Наше интервью длилось четыре с половиной часа. Ни Оксана, ни я не заметили, как быстро прошло это время. Я навсегда запомнила, что ее старшая дочка, озорная Полина, однажды отрезала себе челку, оставив чуб, и что младшая Кира любила наряжаться. Запомнила, как Оксана очнулась после ДТП и увидела, что у Киры из ушей идет кровь. Как пыталась сделать искусственное дыхание, как замерзли руки и как она облила их кипятком, чтобы согреться…
И здесь я увидела еще одну важную сторону тиражированной боли. Человеку, который пережил драму, хочется о ней говорить — много и долго. И здесь моя работа как журналиста — не просто сохранять, но слушать и слышать.
Я подумала, что в нашей статье мы должны показать, что Оксана заново учится радоваться и быть счастливой и что после гибели близких жизнь не заканчивается. Мы предложили Оксане фотосессию у моря, и как же это было правильно.
«Жутко громко и запредельно близко»
«Ну да, наверное, драмы помогают. Ты видишь, что у других все еще хуже, чем у тебя, и тогда становится легче». Эту фразу за год я слышала от каждого второго, кто узнавал, о чем я пишу. Логики, правда, так и не поняла. Тебе не становится легче. С тобой вообще ничего не происходит.
Эмоции вызывает только текст. Пока делаешь расшифровку, выстраиваешь композицию, выравниваешь речь героев, ты проживаешь событие, но не в реальности, а на каком-то другом, может быть, более глубоком уровне.
Ты пропускаешь его через себя сквозь пальцы, пока набираешь буква за буквой, и вот так прикасаешься к настоящему.
И чем больше в тексте боли, тем больше ты его любишь.
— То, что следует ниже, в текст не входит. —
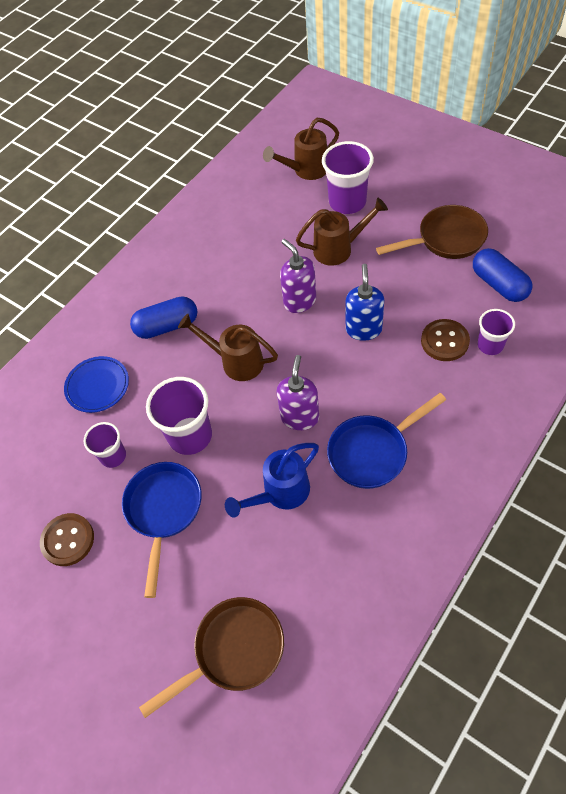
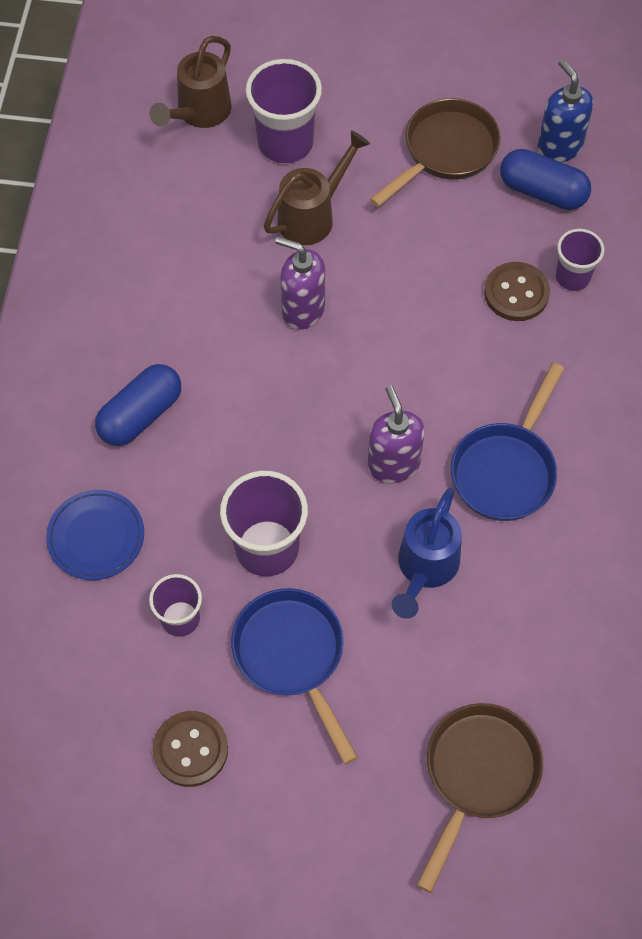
camera: 35 degrees left, 5 degrees up
(236, 361) = (267, 425): brown watering can -> none
(363, 329) = (408, 316): blue soap dispenser -> blue soap dispenser (559, 147)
В этот момент в организме откуда-то берется энергия, даже если ты не выспалась или забыла пообедать. Внутри как будто сжимается пружина, и пока ты не закончишь работать, просто не сможешь расслабиться. Поэтому труд журналиста тяжелый не столько морально, сколько физически. Но об этом ты вспоминаешь, когда твой материал опубликован.
Я рассказала вам лишь о некоторых важных для меня текстах. Но за этот год их было намного больше. И каждый раз чужая боль, которую я тиражировала, была для меня «жутко громкой и запредельно близкой». Например, история Катерины Кудрявцевой — балерины, которая не может ходить из-за рассеянного склероза. Или Миши — классного парня, который научился дышать сам и которому больше не нужен хоспис.
Мои материалы о детях с синдромом Тричера Коллинза складываются в цикл. Надеюсь, я продолжу его в новом году, а пока у меня есть истории Ромы, Феди и Марка. Радуюсь, что после нашей статьи (неожиданно для нас самих!) благотворительный фонд оплатит лечение спастики Дмитрию Дмитриевичу Линникову — в прошлом году он перенес инсульт и теперь восстанавливается.
До сих пор стараюсь следить в соцсетях, как дела у Ксюши с синдромом Ретта, у особой модели Ларисы и у Лизы, которая победила рак, но потеряла мужа и осталась с двумя детьми на руках. Я помню и люблю каждого своего героя и о каждом иногда думаю. Но если потекут слезы, как говорил герой Фоера, пущу их по изнанке щек.